[Opening SELECTED TEXT section]

12

so I installed this Windows 10 feature since I miss the terminal/bash available on OS X.

One quirk I noticed is that all the files in my data drive (separate HDD from my OS drive) are owned by root. I tried changing ownership to my user (via chown -R my-user-here:root /mnt/d/my-stuff/*) but nothing happens.

I ran

ls -la

and the ownership hasn't changed.

Any way of fixing this?

Thanks

mrjayviper
  • 1,555
  • In this case, no output is good output. If everything completed successfully, chown won't give any output. – You'reAGitForNotUsingGit May 04 '17 at 12:51
  • "but nothing happens." General idea in Linux: if all went well do not report back to the user. Only report back when there is a problem. – Rinzwind May 04 '17 at 14:35
  • @AndroidDev Apologies I wasn't clear. When I said nothing happened, I meant I did an "ls -la" afterwards and the ownership is still the same. Thanks again – mrjayviper May 04 '17 at 23:45
  • Supposedly there is now experimental support for this: https://docs.microsoft.com/en-us/windows/wsl/release-notes#build-17063 – mikebridge Feb 22 '18 at 21:01

2 Answers2

16

This is now already fixed via mount "metadata" option. All you need do is add a file /etc/wsl.conf (if it does not exist) and add this content to it.

[automount]
enabled = true
options = "metadata"

[Closing SELECTED TEXT section]

(AIM OF THE TASK): Change "data drive" to "storage drive" in the post about file ownership, and give the stretch from "so I installed" through "ownership hasn't changed." with that change. The records have no connection to the text above.

[Opening RECORDED DATA section]

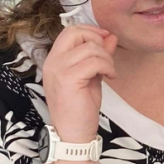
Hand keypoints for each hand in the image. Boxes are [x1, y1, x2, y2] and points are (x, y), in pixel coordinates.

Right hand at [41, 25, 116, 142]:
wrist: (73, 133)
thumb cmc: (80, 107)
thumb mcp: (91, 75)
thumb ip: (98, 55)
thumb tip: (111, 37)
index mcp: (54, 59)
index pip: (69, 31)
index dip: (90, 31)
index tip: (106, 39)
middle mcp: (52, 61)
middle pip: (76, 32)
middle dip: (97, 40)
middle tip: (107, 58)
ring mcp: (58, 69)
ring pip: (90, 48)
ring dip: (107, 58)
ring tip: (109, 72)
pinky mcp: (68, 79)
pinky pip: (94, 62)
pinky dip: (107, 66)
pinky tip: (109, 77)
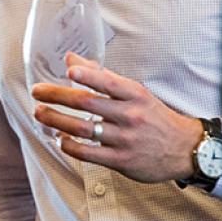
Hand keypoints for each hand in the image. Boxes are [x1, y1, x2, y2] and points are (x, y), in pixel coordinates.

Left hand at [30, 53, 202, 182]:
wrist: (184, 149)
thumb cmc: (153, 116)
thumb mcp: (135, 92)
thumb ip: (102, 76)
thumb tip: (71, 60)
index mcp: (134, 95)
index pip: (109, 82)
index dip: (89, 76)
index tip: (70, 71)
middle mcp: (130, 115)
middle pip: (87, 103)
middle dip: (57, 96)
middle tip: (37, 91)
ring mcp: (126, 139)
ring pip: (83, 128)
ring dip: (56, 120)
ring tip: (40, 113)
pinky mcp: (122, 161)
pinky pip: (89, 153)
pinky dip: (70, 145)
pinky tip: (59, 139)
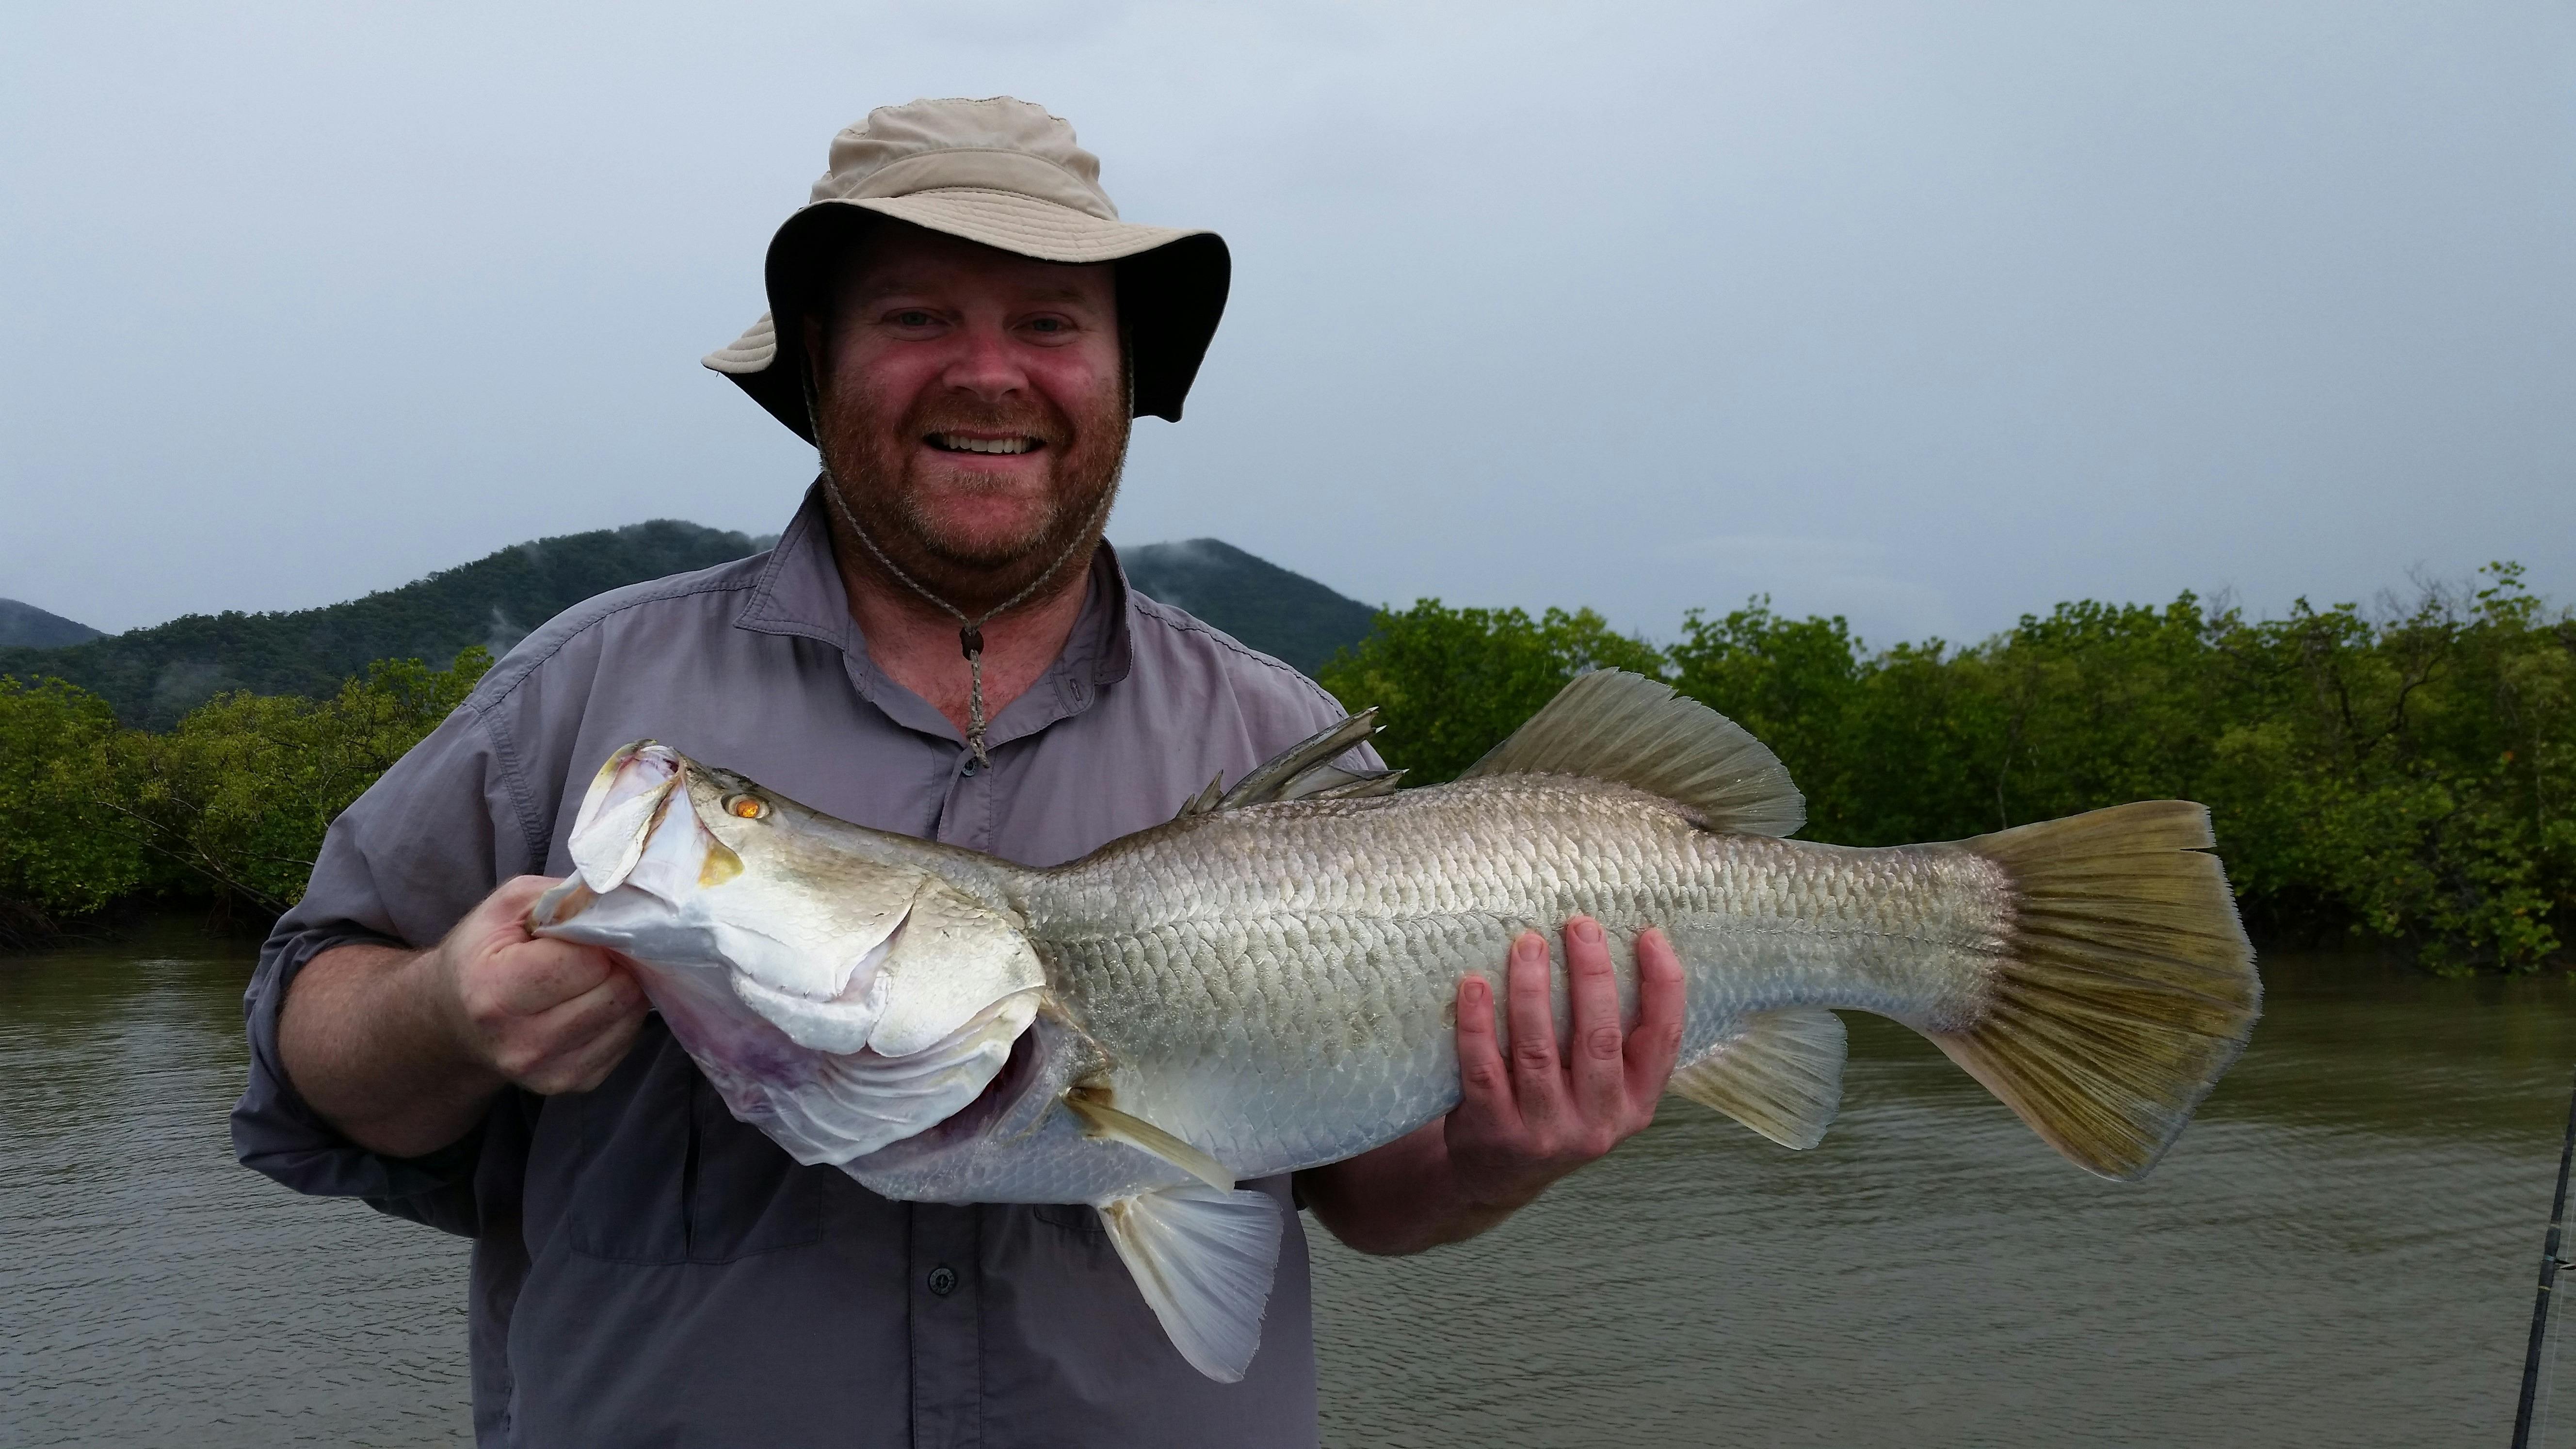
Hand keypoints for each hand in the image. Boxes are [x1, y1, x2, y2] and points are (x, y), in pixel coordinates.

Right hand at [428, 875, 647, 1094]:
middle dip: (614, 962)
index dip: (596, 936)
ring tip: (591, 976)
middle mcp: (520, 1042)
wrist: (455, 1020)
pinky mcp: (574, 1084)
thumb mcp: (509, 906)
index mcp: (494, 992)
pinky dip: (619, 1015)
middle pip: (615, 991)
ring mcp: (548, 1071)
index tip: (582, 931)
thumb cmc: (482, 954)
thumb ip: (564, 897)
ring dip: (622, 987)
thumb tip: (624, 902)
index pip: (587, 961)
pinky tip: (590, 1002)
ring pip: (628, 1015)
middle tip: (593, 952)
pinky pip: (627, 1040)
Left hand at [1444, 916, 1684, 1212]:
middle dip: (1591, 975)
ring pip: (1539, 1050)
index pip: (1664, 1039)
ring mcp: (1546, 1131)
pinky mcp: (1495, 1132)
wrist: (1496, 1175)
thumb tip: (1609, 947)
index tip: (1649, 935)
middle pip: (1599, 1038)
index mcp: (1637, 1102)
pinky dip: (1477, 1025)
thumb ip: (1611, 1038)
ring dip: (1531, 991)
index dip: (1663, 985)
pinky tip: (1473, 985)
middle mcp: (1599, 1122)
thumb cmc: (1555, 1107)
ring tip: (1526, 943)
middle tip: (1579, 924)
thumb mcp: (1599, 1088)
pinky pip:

[Closing RECORDED DATA section]

(ANSWER SECTION):
so I installed this Windows 10 feature since I miss the terminal/bash available on OS X.

One quirk I noticed is that all the files in my storage drive (separate HDD from my OS drive) are owned by root. I tried changing ownership to my user (via chown -R my-user-here:root /mnt/d/my-stuff/*) but nothing happens.

I ran

ls -la

and the ownership hasn't changed.